_EXERCISE OBJECTIVE_
Within the records below is a range that opens at the line with "tissue box: present [808,387,912,489]" and closes at the line with "boots: present [279,565,320,605]". Return that range word for word, both ends included, and only that range.

(Bounding box coordinate data)
▬▬▬▬▬▬▬▬▬▬
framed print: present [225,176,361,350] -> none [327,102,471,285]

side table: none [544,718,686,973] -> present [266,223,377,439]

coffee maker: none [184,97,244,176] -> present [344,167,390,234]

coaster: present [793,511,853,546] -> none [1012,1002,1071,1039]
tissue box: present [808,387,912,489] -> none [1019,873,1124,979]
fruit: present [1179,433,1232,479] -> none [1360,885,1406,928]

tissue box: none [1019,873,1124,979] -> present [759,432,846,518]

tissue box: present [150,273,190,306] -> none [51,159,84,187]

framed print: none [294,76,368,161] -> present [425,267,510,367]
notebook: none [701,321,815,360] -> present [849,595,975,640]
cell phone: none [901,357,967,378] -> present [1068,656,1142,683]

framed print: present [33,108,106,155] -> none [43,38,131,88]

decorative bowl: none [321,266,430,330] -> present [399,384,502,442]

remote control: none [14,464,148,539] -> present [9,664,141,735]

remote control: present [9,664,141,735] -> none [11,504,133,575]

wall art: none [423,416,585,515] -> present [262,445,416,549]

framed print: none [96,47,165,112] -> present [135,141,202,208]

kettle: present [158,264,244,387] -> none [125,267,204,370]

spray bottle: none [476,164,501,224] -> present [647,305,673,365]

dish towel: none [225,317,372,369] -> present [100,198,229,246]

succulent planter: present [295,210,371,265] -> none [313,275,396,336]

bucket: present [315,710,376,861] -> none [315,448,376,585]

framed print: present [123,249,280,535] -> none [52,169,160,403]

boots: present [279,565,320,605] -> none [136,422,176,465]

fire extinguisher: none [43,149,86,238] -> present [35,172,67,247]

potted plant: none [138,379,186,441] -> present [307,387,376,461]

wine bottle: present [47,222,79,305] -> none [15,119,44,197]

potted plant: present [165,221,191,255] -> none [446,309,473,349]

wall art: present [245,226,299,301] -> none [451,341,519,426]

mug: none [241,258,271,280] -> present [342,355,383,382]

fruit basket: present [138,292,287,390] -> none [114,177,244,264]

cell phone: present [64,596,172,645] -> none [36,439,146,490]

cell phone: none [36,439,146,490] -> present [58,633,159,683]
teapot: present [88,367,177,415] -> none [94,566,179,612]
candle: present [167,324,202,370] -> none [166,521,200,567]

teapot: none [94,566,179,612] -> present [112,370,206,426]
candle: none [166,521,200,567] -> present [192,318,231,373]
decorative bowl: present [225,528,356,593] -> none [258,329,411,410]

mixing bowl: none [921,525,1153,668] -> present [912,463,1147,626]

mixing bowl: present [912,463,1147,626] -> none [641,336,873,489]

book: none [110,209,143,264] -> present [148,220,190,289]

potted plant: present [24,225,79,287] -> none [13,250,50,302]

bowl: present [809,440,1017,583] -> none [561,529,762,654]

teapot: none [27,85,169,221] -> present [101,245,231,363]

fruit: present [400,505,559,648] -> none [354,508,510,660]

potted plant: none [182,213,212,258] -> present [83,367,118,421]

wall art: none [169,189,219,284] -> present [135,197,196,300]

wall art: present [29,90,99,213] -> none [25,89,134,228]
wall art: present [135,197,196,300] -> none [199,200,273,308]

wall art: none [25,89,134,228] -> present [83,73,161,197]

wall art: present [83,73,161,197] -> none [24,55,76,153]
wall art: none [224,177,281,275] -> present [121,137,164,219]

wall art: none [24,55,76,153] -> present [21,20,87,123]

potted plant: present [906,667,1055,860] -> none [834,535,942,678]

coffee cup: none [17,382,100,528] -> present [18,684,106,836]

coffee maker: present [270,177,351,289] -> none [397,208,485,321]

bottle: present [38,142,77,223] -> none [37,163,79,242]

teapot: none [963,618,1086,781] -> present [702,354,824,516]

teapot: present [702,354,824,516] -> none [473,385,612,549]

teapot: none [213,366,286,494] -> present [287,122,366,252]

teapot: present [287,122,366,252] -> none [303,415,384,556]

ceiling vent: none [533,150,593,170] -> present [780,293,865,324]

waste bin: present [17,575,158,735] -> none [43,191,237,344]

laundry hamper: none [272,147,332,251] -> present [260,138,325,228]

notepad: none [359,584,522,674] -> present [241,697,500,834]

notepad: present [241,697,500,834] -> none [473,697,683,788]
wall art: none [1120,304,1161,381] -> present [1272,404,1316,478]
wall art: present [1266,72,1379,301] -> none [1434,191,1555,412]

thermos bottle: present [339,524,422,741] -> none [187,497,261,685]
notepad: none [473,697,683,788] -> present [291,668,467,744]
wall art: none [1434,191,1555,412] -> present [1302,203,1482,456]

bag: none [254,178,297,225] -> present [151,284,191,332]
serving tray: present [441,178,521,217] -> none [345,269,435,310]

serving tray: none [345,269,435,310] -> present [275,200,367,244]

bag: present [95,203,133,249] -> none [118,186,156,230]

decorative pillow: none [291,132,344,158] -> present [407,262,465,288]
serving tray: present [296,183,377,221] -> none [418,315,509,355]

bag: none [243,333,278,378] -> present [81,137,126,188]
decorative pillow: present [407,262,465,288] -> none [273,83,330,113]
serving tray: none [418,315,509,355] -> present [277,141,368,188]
▬▬▬▬▬▬▬▬▬▬
_RESULT OF THIS TASK_
tissue box: present [808,387,912,489] -> none [1019,873,1124,979]
fruit: present [1179,433,1232,479] -> none [1360,885,1406,928]

tissue box: none [1019,873,1124,979] -> present [759,432,846,518]

tissue box: present [150,273,190,306] -> none [51,159,84,187]

framed print: none [294,76,368,161] -> present [425,267,510,367]
notebook: none [701,321,815,360] -> present [849,595,975,640]
cell phone: none [901,357,967,378] -> present [1068,656,1142,683]

framed print: present [33,108,106,155] -> none [43,38,131,88]

decorative bowl: none [321,266,430,330] -> present [399,384,502,442]

remote control: none [14,464,148,539] -> present [9,664,141,735]

remote control: present [9,664,141,735] -> none [11,504,133,575]

wall art: none [423,416,585,515] -> present [262,445,416,549]

framed print: none [96,47,165,112] -> present [135,141,202,208]

kettle: present [158,264,244,387] -> none [125,267,204,370]

spray bottle: none [476,164,501,224] -> present [647,305,673,365]

dish towel: none [225,317,372,369] -> present [100,198,229,246]

succulent planter: present [295,210,371,265] -> none [313,275,396,336]

bucket: present [315,710,376,861] -> none [315,448,376,585]

framed print: present [123,249,280,535] -> none [52,169,160,403]

boots: present [279,565,320,605] -> none [136,422,176,465]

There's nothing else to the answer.